Friday, February 2, 2018
John Gardner has posted to SSRN Tort Law and Its Theory. The abstract provides:
This paper explores the body of scholarly writing known as 'tort theory', and in particular the polarization of 'economic' and 'moral' approaches to the subject. It queries the ambitions, the discourses, and the presuppositions of work on both sides of that divide. In particular it investigates: the sense in which both approaches are (and are not) inevitably 'normative'; what counts as tort law, and what counts as a tort, according to the two approaches; and what it means (and what it does not mean) to think of tort law as 'instrumental'.

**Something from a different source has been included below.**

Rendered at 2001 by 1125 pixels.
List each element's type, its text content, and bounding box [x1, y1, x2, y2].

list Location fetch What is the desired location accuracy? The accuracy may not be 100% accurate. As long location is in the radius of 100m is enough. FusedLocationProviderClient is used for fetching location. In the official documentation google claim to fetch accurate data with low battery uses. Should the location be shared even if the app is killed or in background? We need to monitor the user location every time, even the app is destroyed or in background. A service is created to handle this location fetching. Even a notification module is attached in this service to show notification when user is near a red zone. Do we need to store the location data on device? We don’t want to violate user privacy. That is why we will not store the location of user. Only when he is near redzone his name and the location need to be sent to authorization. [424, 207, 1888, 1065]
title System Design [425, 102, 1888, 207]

Wednesday, January 31, 2018
At Law 360, Y. Peter Kang discusses 4 constitutional challenges to state tort reforms: 1. KY's med mal review panels; 2. ND's med mal damages cap, struck down by a state trial judge as unconstitutional; 3. the Oklahoma Supreme Court's review of a $350,000 cap on noneconomic damages; and 4. the Wisconsin Supreme Court's review of an appellate court holding that its noneconomic damages cap is unconstitutional.
Tuesday, January 30, 2018
The state legislature and Governor Cuomo have reached a deal on Lavern's Law, the only bill remaining from the last session on which Cuomo has taken no action. The Daily News reports:
Gov. Cuomo and state legislative leaders have struck a deal for the medical malpractice bill known as Lavern’s Law to be signed into law.
Cuomo plans to sign the bill this week, after the Legislature votes to amend the version it passed in June. The bill would start a 2 1/2-year window to bring malpractice cases involving cancer when the patient discovers the error. Currently, the clock starts when the mistake occurs — meaning patients may lose their chance to sue before they even find out there’s been an error.
Under the amended version, people whose statute of limitations ran out in the last 10 months will get a six-month window to sue. The bill the Legislature passed offered a window for cases going back seven years.
The changes also make it more clear that the new rules apply only to cancer, not other illnesses.